Il y a celui qui m’a appris ce qu’était un « sunny side up » : c’est un oeuf sur le plat cuit au milieu d’une tranche de pain de mie précédemment trouée avec un verre.
Il y a celle qui a laissé un paquet de bonbons pour nous sur le lit.
Le chinois qui, incapable de parler en anglais, a tapé dans son traducteur automatique « vous êtes belles comme des princesses » avant de nous montrer l’écran en rougissant.

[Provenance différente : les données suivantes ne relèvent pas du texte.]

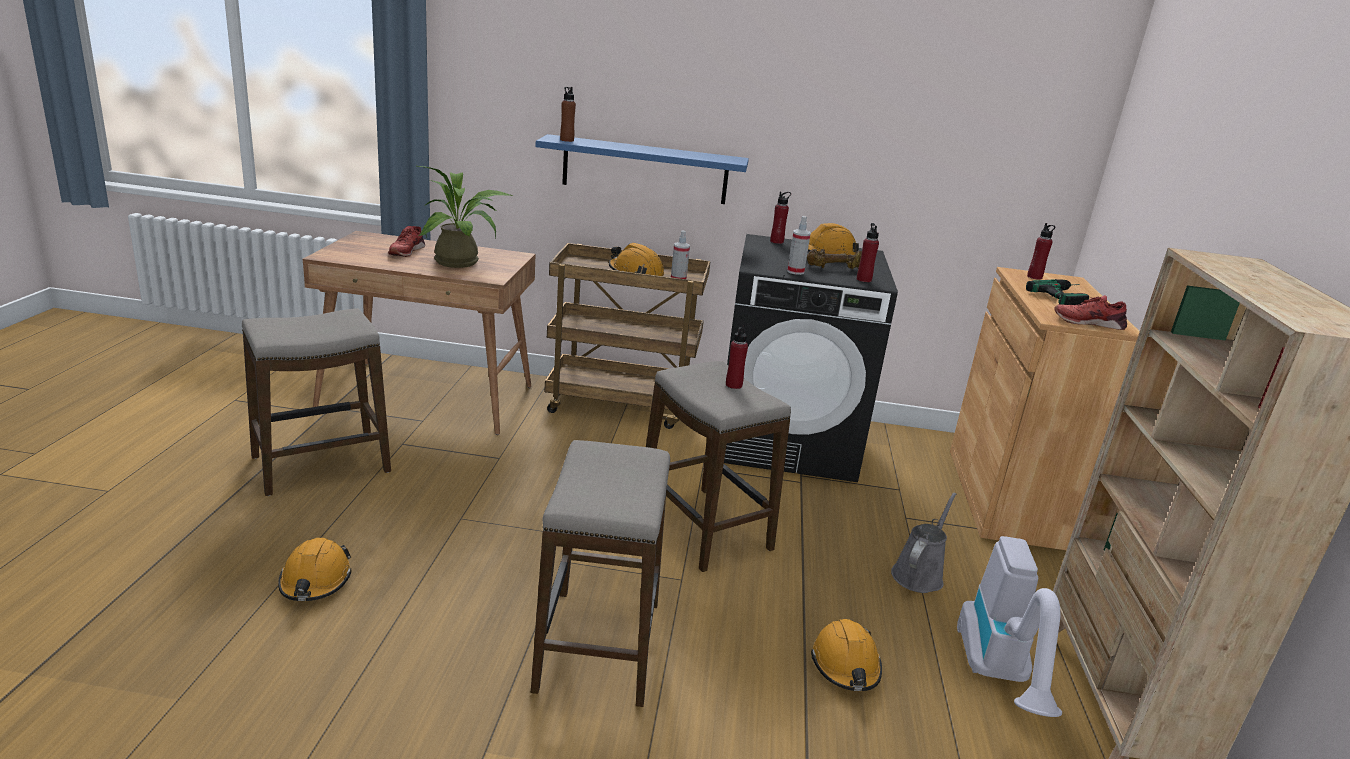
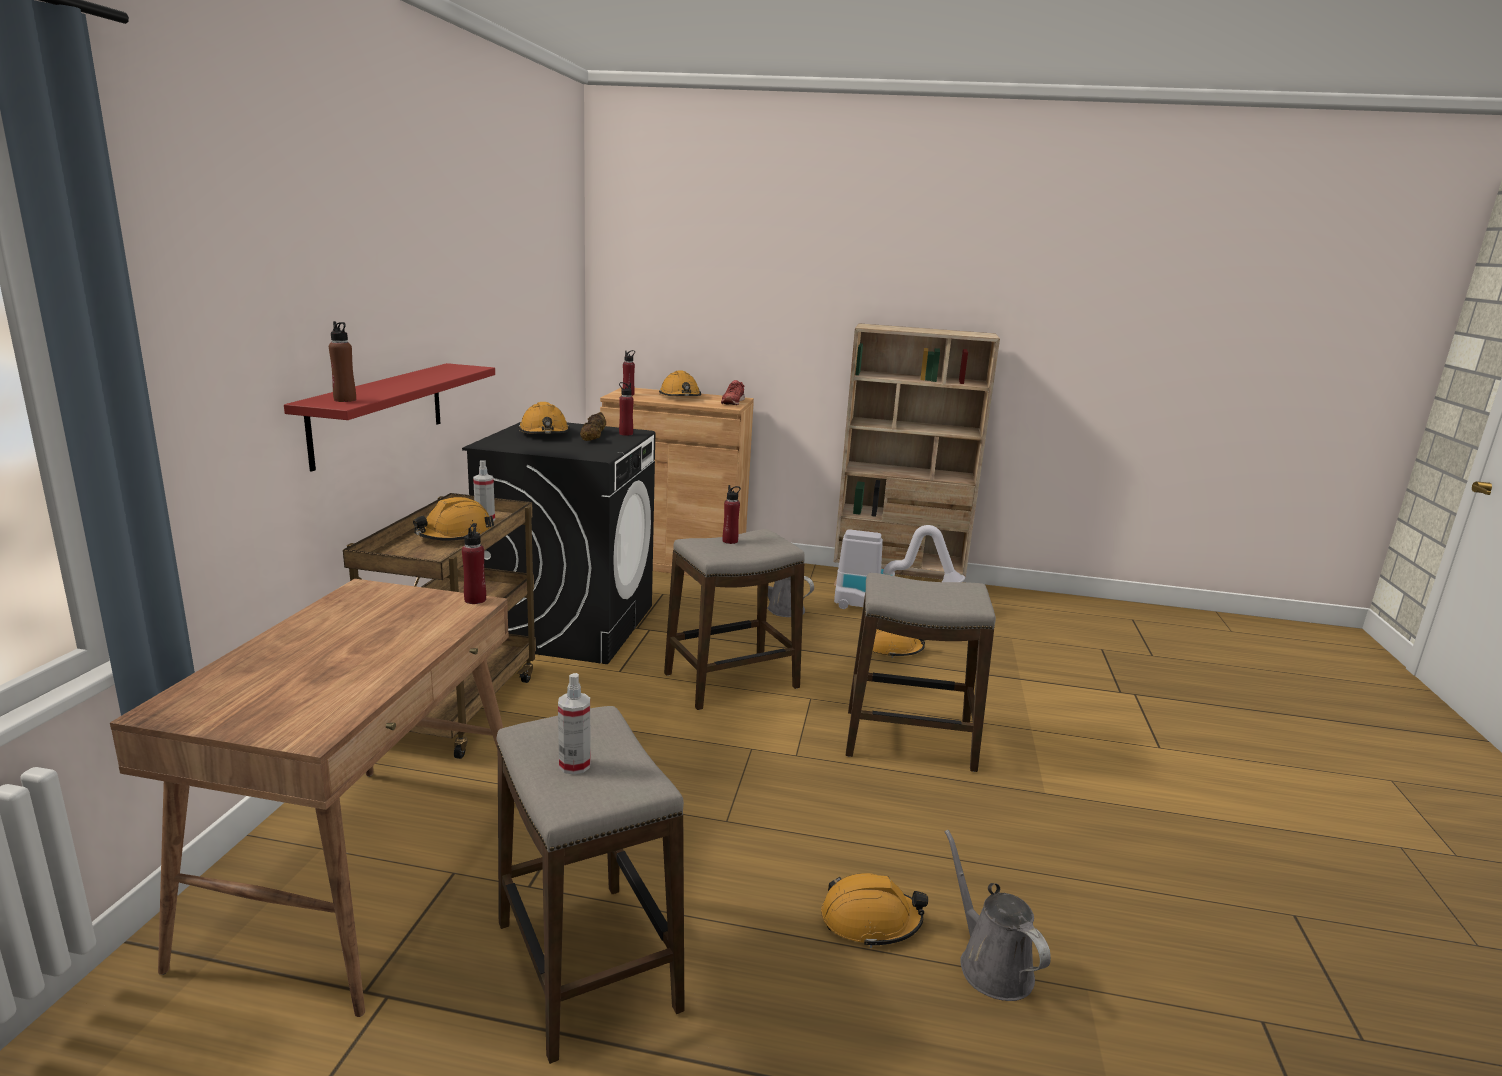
camera: 85 degrees left, 5 degrees down
red shoe [388,226,425,257] -> none
potted plant [417,166,512,268] -> none
blue shelf [536,134,749,204] -> red shelf [284,363,495,472]
red bottle [770,191,791,244] -> red bottle moved to [462,523,486,604]
spray bottle [787,216,811,275] -> spray bottle moved to [558,673,591,775]
power drill [1026,279,1089,305] -> orange hard hat [659,371,701,396]
none -> grey watering can [945,830,1051,1001]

Celle qui a pleuré parce qu’elle avait eu ses règles dans la nuit. Celle qui a vécu la même mésaventure mais qui n’a pas pleuré et a essayé de nous piquer un drap propre sans se faire remarquer. Il y a celui qui s’est dit « tiens, je vais acheter des cordes pour remplacer celles de la guitare, elles sont abîmées. »
Il y a celle qui a fait semblant de sourire en disant « j’arrive pas à porter ma valise, je l’ai laissée en bas.
Celui qui a pressé un oreiller sur le visage de son voisin de dortoir parce qu’il ronflait.
Il y a celle qui revient « pour nous ». Et celle qui nous donne ses shampooings et ses légumes.
Et puis il y a les deux Australiennes qui ont fait entrer en douce deux quidams, qu’elles ont fait dormir dans leurs lits, et qui ont, plus tard, laissé une remarque : « le dortoir était vraiment bondé ». Hashtag #lesgens.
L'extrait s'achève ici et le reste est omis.